[Records from a data source]
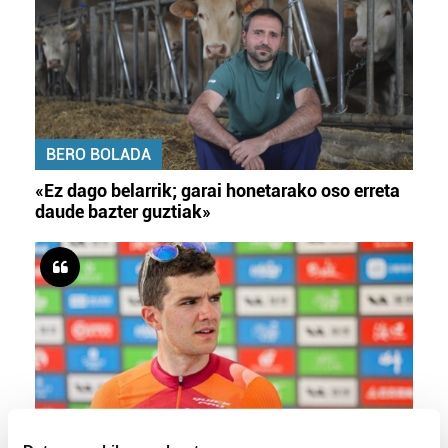
BERO BOLADA
«Ez dago belarrik; garai honetarako oso erreta
daude bazter guztiak»
TXIRRINDULARITZA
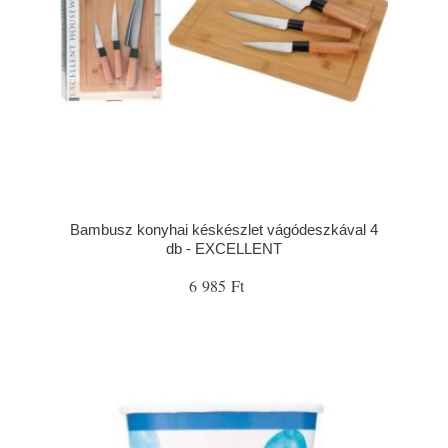
Bambusz konyhai késkészlet vágódeszkával 4
db - EXCELLENT
6 985 Ft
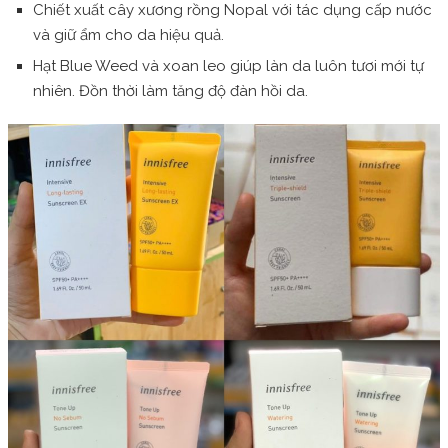
Chiết xuất cây xương rồng Nopal với tác dụng cấp nước
và giữ ẩm cho da hiệu quả.
Hạt Blue Weed và xoan leo giúp làn da luôn tươi mới tự
nhiên. Đồn thời làm tăng độ đàn hồi da.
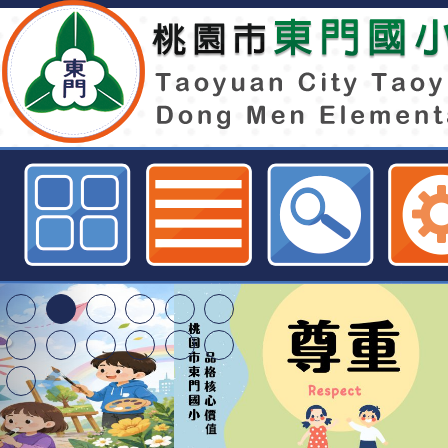
周大觀抗癌圓夢 助學金頒發辦法及
525電子發票隨口捐DM」公告-桃
球資訊網
特殊教育學生及幼兒
明手冊(修訂版)與學
轉知臺中市政府政風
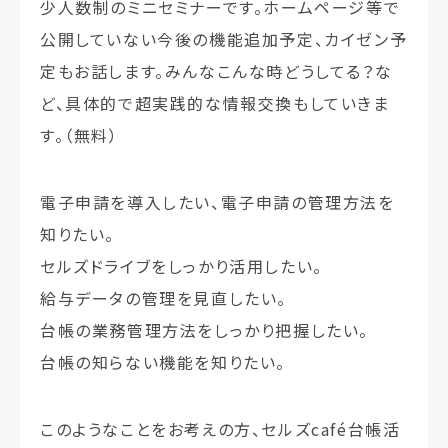
少人数制のミニセミナーです。ホームページ等で
公開していない今後の機能追加予定、カイゼン予
定もお話します。みんなこんな時どうしてる？な
ど、具体的で超実践的な情報交換もしていきま
す。（無料）
電子申請を導入したい、電子申請の管理方法を
知りたい。
セルズドライブをしっかり活用したい。
給与データの管理を見直したい。
台帳の業務管理方法をしっかり把握したい。
台帳の知らない機能を知りたい。
このようなことをお考えの方、セルズcafé台帳活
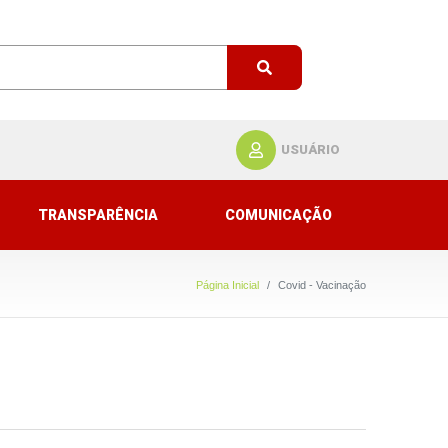
USUÁRIO
TRANSPARÊNCIA
COMUNICAÇÃO
Página Inicial
Covid - Vacinação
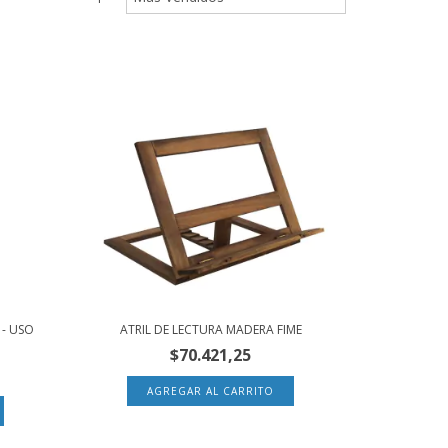
 - USO
ATRIL DE LECTURA MADERA FIME
$70.421,25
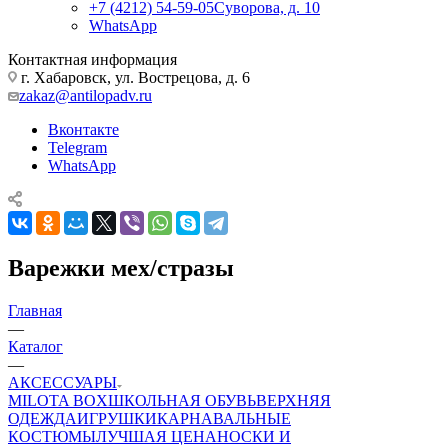
+7 (4212) 54-59-05
Суворова, д. 10
WhatsApp
Контактная информация
г. Хабаровск, ул. Вострецова, д. 6
zakaz@antilopadv.ru
Вконтакте
Telegram
WhatsApp
Варежки мех/стразы
Главная
—
Каталог
—
АКСЕССУАРЫ
MILOTA BOX
ШКОЛЬНАЯ ОБУВЬ
ВЕРХНЯЯ
ОДЕЖДА
ИГРУШКИ
КАРНАВАЛЬНЫЕ
КОСТЮМЫ
ЛУЧШАЯ ЦЕНА
НОСКИ И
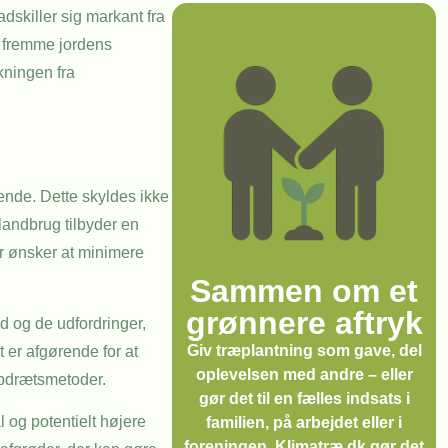
dskiller sig markant fra
t fremme jordens
kningen fra
gende. Dette skyldes ikke
andbrug tilbyder en
er ønsker at minimere
Sammen om et
grønnere aftryk
d og de udfordringer,
Giv træplantning som gave, del
 er afgørende for at
oplevelsen med andre – eller
opdrætsmetoder.
gør det til en fælles indsats i
 og potentielt højere
familien, på arbejdet eller i
foreningen. Klimatræ.dk gør det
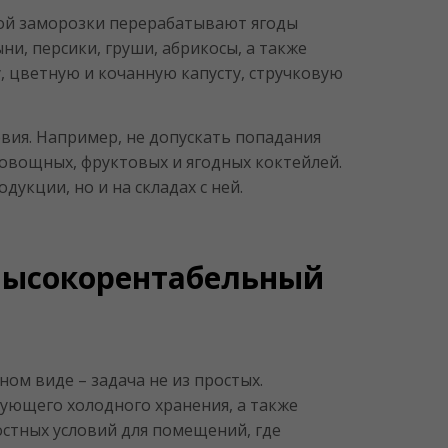
трой заморозки перерабатывают ягоды
ни, персики, груши, абрикосы, а также
, цветную и кочанную капусту, стручковую
.
овия. Например, не допускать попадания
 овощных, фруктовых и ягодных коктейлей.
укции, но и на складах с ней.
 высокорентабельный
ом виде – задача не из простых.
ующего холодного хранения, а также
стных условий для помещений, где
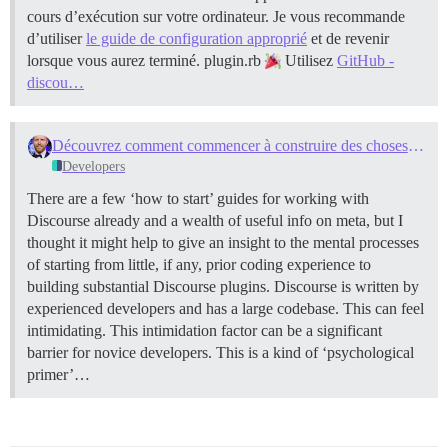
cours d’exécution sur votre ordinateur. Je vous recommande
d’utiliser
le guide de configuration approprié
et de revenir
lorsque vous aurez terminé.
plugin.rb
Utilisez
GitHub -
discou…
Découvrez comment commencer à construire des choses pour Discourse si vous êtes débutant (comme moi)
Developers
There are a few ‘how to start’ guides for working with
Discourse already and a wealth of useful info on meta, but I
thought it might help to give an insight to the mental processes
of starting from little, if any, prior coding experience to
building substantial Discourse plugins. Discourse is written by
experienced developers and has a large codebase. This can feel
intimidating. This intimidation factor can be a significant
barrier for novice developers. This is a kind of ‘psychological
primer’…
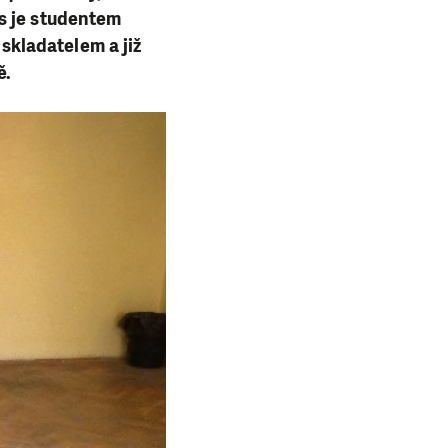
s je studentem
 skladatelem a již
ě.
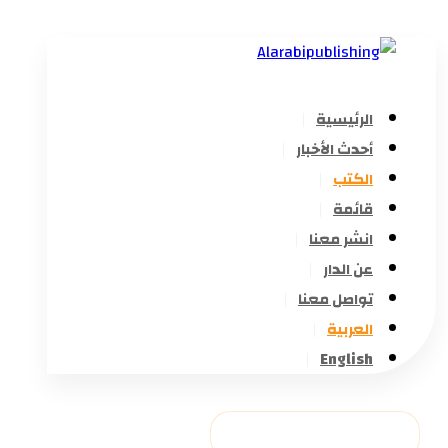
الرئيسية
أحدث الأخبار
الكتب
قائمة
انشر معنا
عن الدار
تواصل معنا
العربية
English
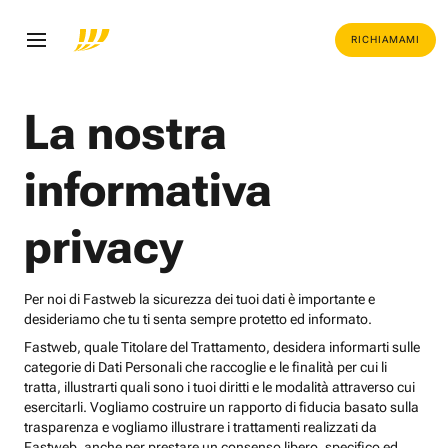
RICHIAMAMI
La nostra
informativa
privacy
Per noi di Fastweb la sicurezza dei tuoi dati è importante e
desideriamo che tu ti senta sempre protetto ed informato.
Fastweb, quale Titolare del Trattamento, desidera informarti sulle
categorie di Dati Personali che raccoglie e le finalità per cui li
tratta, illustrarti quali sono i tuoi diritti e le modalità attraverso cui
esercitarli. Vogliamo costruire un rapporto di fiducia basato sulla
trasparenza e vogliamo illustrare i trattamenti realizzati da
Fastweb, anche per prestare un consenso libero, specifico ed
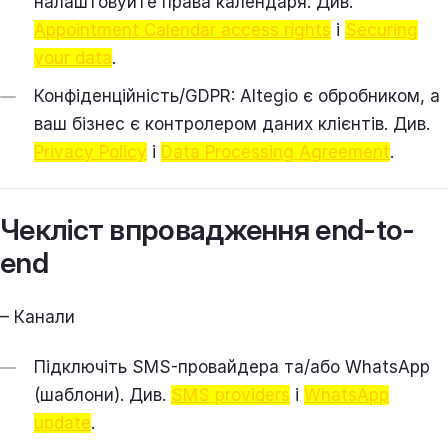
налаштовуйте права календаря. Див.
Appointment Calendar access rights
і
Securing
your data
.
Конфіденційність/GDPR: Altegio є обробником, а
ваш бізнес є контролером даних клієнтів. Див.
Privacy Policy
і
Data Processing Agreement
.
Чекліст впровадження end-to-
end
– Канали
Підключіть SMS-провайдера та/або WhatsApp
(шаблони). Див.
SMS providers
і
WhatsApp
update
.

PROBLEM TO WORK ON:
Please put every line of text from all the records above into one numbered list, skipping blank lines. Leave the pictures out of the answer.

TASK RESULT:
1. BERO BOLADA
2. «Ez dago belarrik; garai honetarako oso erreta
3. daude bazter guztiak»
4. TXIRRINDULARITZA
5. Bambusz konyhai késkészlet vágódeszkával 4
6. db - EXCELLENT
7. 6 985 Ft
8. Chiết xuất cây xương rồng Nopal với tác dụng cấp nước
9. và giữ ẩm cho da hiệu quả.
10. Hạt Blue Weed và xoan leo giúp làn da luôn tươi mới tự
11. nhiên. Đồn thời làm tăng độ đàn hồi da.
12. 周大觀抗癌圓夢 助學金頒發辦法及
13. 525電子發票隨口捐DM」公告-桃
14. 球資訊網
15. 特殊教育學生及幼兒
16. 明手冊(修訂版)與學
17. 轉知臺中市政府政風
18. 少人数制のミニセミナーです。ホームページ等で
19. 公開していない今後の機能追加予定、カイゼン予
20. 定もお話します。みんなこんな時どうしてる？な
21. ど、具体的で超実践的な情報交換もしていきま
22. す。（無料）
23. 電子申請を導入したい、電子申請の管理方法を
24. 知りたい。
25. セルズドライブをしっかり活用したい。
26. 給与データの管理を見直したい。
27. 台帳の業務管理方法をしっかり把握したい。
28. 台帳の知らない機能を知りたい。
29. このようなことをお考えの方、セルズcafé台帳活
30. USUÁRIO
31. TRANSPARÊNCIA
32. COMUNICAÇÃO
33. Página Inicial
34. Covid - Vacinação
35.  - USO
36. ATRIL DE LECTURA MADERA FIME
37. $70.421,25
38. +7 (4212) 54-59-05
39. Суворова, д. 10
40. WhatsApp
41. Контактная информация
42. г. Хабаровск, ул. Вострецова, д. 6
43. zakaz@antilopadv.ru
44. Вконтакте
45. Telegram
46. WhatsApp
47. Варежки мех/стразы
48. Главная
49. —
50. Каталог
51. —
52. АКСЕССУАРЫ
53. MILOTA BOX
54. ШКОЛЬНАЯ ОБУВЬ
55. ВЕРХНЯЯ
56. ОДЕЖДА
57. ИГРУШКИ
58. КАРНАВАЛЬНЫЕ
59. КОСТЮМЫ
60. ЛУЧШАЯ ЦЕНА
61. НОСКИ И
62. dskiller sig markant fra
63. t fremme jordens
64. kningen fra
65. gende. Dette skyldes ikke
66. andbrug tilbyder en
67. er ønsker at minimere
68. Sammen om et
69. grønnere aftryk
70. d og de udfordringer,
71. Giv træplantning som gave, del
72.  er afgørende for at
73. oplevelsen med andre – eller
74. opdrætsmetoder.
75. gør det til en fælles indsats i
76.  og potentielt højere
77. familien, på arbejdet eller i
78. foreningen. Klimatræ.dk gør det
79. трой заморозки перерабатывают ягоды
80. ни, персики, груши, абрикосы, а также
81. , цветную и кочанную капусту, стручковую
82. .
83. овия. Например, не допускать попадания
84.  овощных, фруктовых и ягодных коктейлей.
85. укции, но и на складах с ней.
86.  высокорентабельный
87. ом виде – задача не из простых.
88. ующего холодного хранения, а также
89. стных условий для помещений, где
90. cours d’exécution sur votre ordinateur. Je vous recommande
91. d’utiliser
92. le guide de configuration approprié
93. et de revenir
94. lorsque vous aurez terminé.
95. plugin.rb
96. Utilisez
97. GitHub -
98. discou…
99. Découvrez comment commencer à construire des choses pour Discourse si vous êtes débutant (comme moi)
100. Developers
101. There are a few ‘how to start’ guides for working with
102. Discourse already and a wealth of useful info on meta, but I
103. thought it might help to give an insight to the mental processes
104. of starting from little, if any, prior coding experience to
105. building substantial Discourse plugins. Discourse is written by
106. experienced developers and has a large codebase. This can feel
107. intimidating. This intimidation factor can be a significant
108. barrier for novice developers. This is a kind of ‘psychological
109. primer’…
110. s je studentem
111.  skladatelem a již
112. ě.
113. الرئيسية
114. أحدث الأخبار
115. الكتب
116. قائمة
117. انشر معنا
118. عن الدار
119. تواصل معنا
120. العربية
121. English
122. RICHIAMAMI
123. La nostra
124. informativa
125. privacy
126. Per noi di Fastweb la sicurezza dei tuoi dati è importante e
127. desideriamo che tu ti senta sempre protetto ed informato.
128. Fastweb, quale Titolare del Trattamento, desidera informarti sulle
129. categorie di Dati Personali che raccoglie e le finalità per cui li
130. tratta, illustrarti quali sono i tuoi diritti e le modalità attraverso cui
131. esercitarli. Vogliamo costruire un rapporto di fiducia basato sulla
132. trasparenza e vogliamo illustrare i trattamenti realizzati da
133. Fastweb, anche per prestare un consenso libero, specifico ed
134. налаштовуйте права календаря. Див.
135. Appointment Calendar access rights
136. і
137. Securing
138. your data
139. .
140. Конфіденційність/GDPR: Altegio є обробником, а
141. ваш бізнес є контролером даних клієнтів. Див.
142. Privacy Policy
143. і
144. Data Processing Agreement
145. .
146. Чекліст впровадження end-to-
147. end
148. – Канали
149. Підключіть SMS-провайдера та/або WhatsApp
150. (шаблони). Див.
151. SMS providers
152. і
153. WhatsApp
154. update
155. .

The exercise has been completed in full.